While Kyere seems to suggest that the Ghanaian clergy wife trope was 'created' and 'made' by western Christian missionary ideals, leaving little room for women's agency, Elorm Stiles-Ocran in her article, "Theology and Women's Agency in the Context of Intimate Partner Violence" demonstrates how women's agency comes to the fore, in a different situational context. Challenging the literature that seems to govern studies on IPV that "cultural norms and religion sustain women's experiences of IPV," Stiles-Ocran, drawing on "constructivist grounded theory to inductively analyze the stories of thirteen abused Christian women in a mainline church in southern Ghana," assembles and posits a more nuanced account of the relationship between theological beliefs and IPV. While not denying how "multiple systems, including informal social support networks, constrain survivors" she also demonstrates how the personal faith and individually constructed theologies of survivors, "serve as catalysts to their self-enactments and emerging agency, concluding that " these findings provide nuance to existing (and contested) conceptions of agency."

Exploring a different type of agency, that could arguably be considered a textual agency, Gertrud Tönsing, in her article "Losing the Lost Coin: Gender Doublets in the Synoptic Tradition," critically examines a literary tradition of parable gender doublets in the bible. She convincingly argues for the importance of placing such narratives (for example the woman with the lost coin, or the woman baking with leaven), within the historical Jesus tradition as gender parable doublets, since it likely demonstrates an intention to include historically female and male lived experiences within didactic illustrations. Notwithstanding the gender-essentialist framing of these roles, the inclusion of tasks traditionally designated "female" to illustrate 'higher' spiritual values about the kingdom of God within the historical Jesus tradition makes a difference to the authority such texts are granted in contemporary societies. In contexts where the bible is regarded as a sacred text authorising contemporary gendered norms, the deliberate and conscious construction of these gendered doublets provides emancipatory possibilities for contemporary Christian women, which effectively challenge the later epistle instructions that oppose women's leadership and participation.

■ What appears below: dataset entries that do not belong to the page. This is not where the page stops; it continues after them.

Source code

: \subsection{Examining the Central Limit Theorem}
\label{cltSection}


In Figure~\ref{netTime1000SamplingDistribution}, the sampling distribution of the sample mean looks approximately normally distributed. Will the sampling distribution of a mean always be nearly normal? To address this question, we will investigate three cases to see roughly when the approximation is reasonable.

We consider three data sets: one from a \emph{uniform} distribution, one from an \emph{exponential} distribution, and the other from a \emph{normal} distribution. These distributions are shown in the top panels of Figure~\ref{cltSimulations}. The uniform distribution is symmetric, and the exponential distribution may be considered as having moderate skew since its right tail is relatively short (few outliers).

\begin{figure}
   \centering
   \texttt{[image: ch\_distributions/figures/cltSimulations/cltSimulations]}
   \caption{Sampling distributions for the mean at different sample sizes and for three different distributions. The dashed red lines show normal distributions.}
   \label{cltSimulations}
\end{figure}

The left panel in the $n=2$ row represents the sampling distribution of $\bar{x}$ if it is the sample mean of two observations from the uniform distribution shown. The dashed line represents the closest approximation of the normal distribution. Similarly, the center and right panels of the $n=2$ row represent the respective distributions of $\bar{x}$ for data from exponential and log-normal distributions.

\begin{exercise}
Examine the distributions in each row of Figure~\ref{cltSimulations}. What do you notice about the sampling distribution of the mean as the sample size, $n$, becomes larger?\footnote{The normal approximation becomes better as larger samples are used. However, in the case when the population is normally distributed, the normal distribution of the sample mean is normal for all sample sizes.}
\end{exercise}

Moving from biblical mandates that prohibit women's full religious participation and leadership, in the final piece in this issue, Sonene Nyawo's article, "Deprivation of Land Tenure to Daughters of Mother Earth: The Case of Eswatini" shows how cultural mandates also limit and control women's access to economic autonomy and leadership. She demonstrates that "under Swazi law and custom, a woman can only be granted land rights by the chief through her husband, male relatives, or male children." Through three case studies, Nyawo's article reveals the limited utility of legislation which grant women equal access to property rights, in contexts where social and cultural norms dominate women's acquisition to such rights. The tension between legislative change and cultural gendered norms are once again brought to the fore in Nyawo's piece and indicates the ongoing challenges which must be taken up in feminist activist and academic spaces.

Overall, the contributions in this issue of the journal continues to expand the frontiers of scholarship at the intersections of the study of religion and gender. Cultural, social, literary, and religious scholarly landscapes are creatively and critically explored, to reveal how deep theorizing and intellectual reflection are key to the ongoing work of crafting emancipatory gendered conditions.

 

 

1 Gloria Steinem. "Palin: Wrong woman, wrong message." The Los Angeles Times, September 2008.